Night before last the eastward bound express train on the Ohio & Mississippi Railroad collided with a coal train at a point four miles west of Shoals, about midway between this city and St. Louis.
It appears that the coal train took a side track to allow the passenger train to pass at that point. A brakeman of the coal train, who acted as switchman, set the switch to allow the passenger train to pass, lay down upon the ground and fell asleep. He was finally awakened by the whistle of the approaching train, and in the confusion of his awakening imagined that it was a signal for his train to proceed. He accordingly rushed to the switch and set it so as to allow the coal train to pass the main track. By this fatal blunder the express train, which was running on fast time, was turned upon the switch, and collided with terrible force and effect.
The engine of the coal train was demolished. The boiler was rent in many places, and the escape of the imprisoned steam added to the terror of the passengers. The coal train being empty recoiled from the shock, and thus considerably weakened the force of the collision. The result, however, was terrible enough. The engine of the express train was badly wrecked, the tender was driven into the baggage car, and the smoking car forced into the first regular passenger car nearly its entire length.
The fireman of the passenger engine was so crushed that he died in a few minutes. A Mrs. McRoberts, of Vincennes, Indiana, and a girl names Nancy Runyan, who was on her way from Kansas City to West Virginia, were instantly killed. George Williamson, of Pomeroy, Ohio, was somewhat bruised, but not seriously. Charles Ziegler, of this city, was seriously but not dangerously hurt. He is lying at his residence, No. 47 Poplar Street. Mortimer Parks, of Platte County, Missouri, had the heel of his right foot crushed and his left ankle sprained. His brother, Sampson Park, who accompanied him, escaped unhurt. Mr. Sartmann, the express messenger, was severely bruised, and his guard was quite seriously injured. It was rumored last night that Marion Fitzgerald, the engineer of the express train, was baldy bruised about the head and face, and is in a critical condition. He lives at Vincennes, Indiana. Several others sustained bruises more or less painful, but not dangerous. The occupants of the two sleeping cars in the rear of the train escaped uninjured.

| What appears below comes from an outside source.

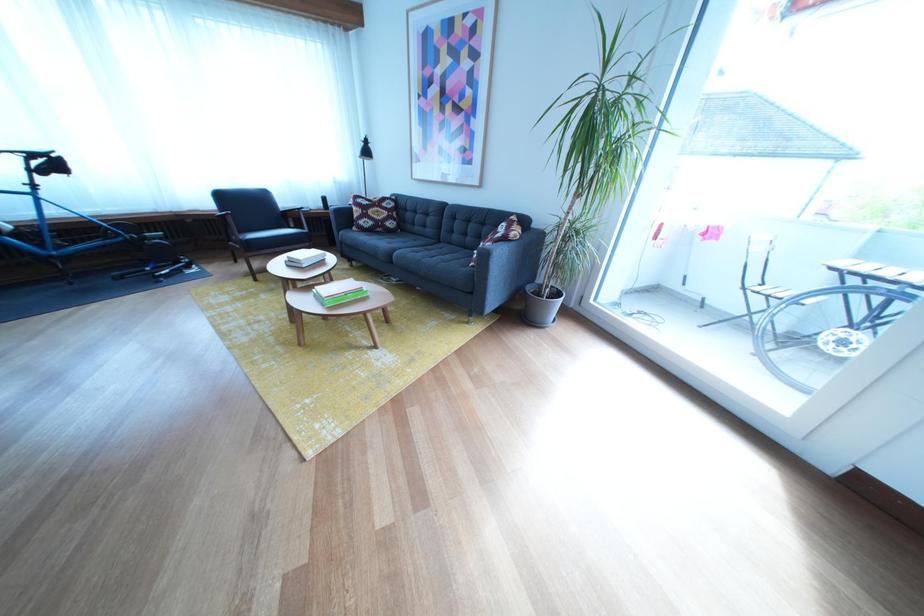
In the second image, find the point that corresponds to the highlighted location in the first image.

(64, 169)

Statement Of Mr. And Miss Williamson.
George Williamson and his sister, of Pomeroy, were sitting in the second car behind the baggage car when the accident occurred. In front of them was the smoking car. Their seat was nearer the front that the middle of their car. Both were in the same seat on the left of the aisle, Miss Williamson next to it. When the accident occurred, Miss Williamson said the shock startled her not so much as one would suppose. It gave her time to think the car was off the track. Next she saw the front end of the car she was in approaching her. The smoking car was folding into the passenger car in the rear of it as one joint of a telescope folds into another. The bottom of the smoking car cut as high as the tops of the seats in the car behind. People who were lying in the seats escaped unhurt. The sides of the smoking car formed an oblique angle to those of the car it ran into.
Thus it swept over the tops of the seats, just grazing them, coming down corner foremost. Passing at a fearful rate between Mr. and Miss Williamson with this corner foremost like the edge of a wedge, it threw her in safety into the aisle; picking him up and dragging him over the backs of seats, it pinioned him against the wall at the rear corner of the car, many seats behind where is sister lay.

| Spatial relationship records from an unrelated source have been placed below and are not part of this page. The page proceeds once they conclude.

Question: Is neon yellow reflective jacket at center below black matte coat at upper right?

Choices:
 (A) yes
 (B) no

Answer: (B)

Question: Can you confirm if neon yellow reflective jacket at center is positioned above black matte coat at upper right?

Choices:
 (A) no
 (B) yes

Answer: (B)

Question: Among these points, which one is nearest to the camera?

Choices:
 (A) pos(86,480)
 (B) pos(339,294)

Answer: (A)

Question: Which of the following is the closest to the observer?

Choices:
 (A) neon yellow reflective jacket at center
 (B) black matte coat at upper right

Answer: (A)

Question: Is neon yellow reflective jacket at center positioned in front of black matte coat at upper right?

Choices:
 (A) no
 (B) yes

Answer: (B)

Miss Williamson called, as soon as there was sufficient stillness, and was answered by her brother. Mr. Williamson is not at all in a dangerous condition, as has been reported. He will be well in a short time of his severe bruises.
Miss Williamson says that after the first shock of the accident was over there were many amusing incidents.
One she relates of an old lady passenger, one of whose friends was a serious sufferer by the accident. She exhibited very much concern about some cotton garment she had lost in the wreck, exclaiming with emphatic pathos, “It cost twenty cents a yard!” This fact she reiterated, wringing her hands, until the passengers got out of all patience with her, though amused at first with her eccentricity.
Mr. Williamson states that the passengers did not seem to show any special feeling of indignation toward the brakeman who is charged with the grave responsibility for this accident.
Mr. and Miss Williamson are in this city, at the residence of Mr. Chas. E. Donnally, on the west side of Baymiller, near Poplar Street.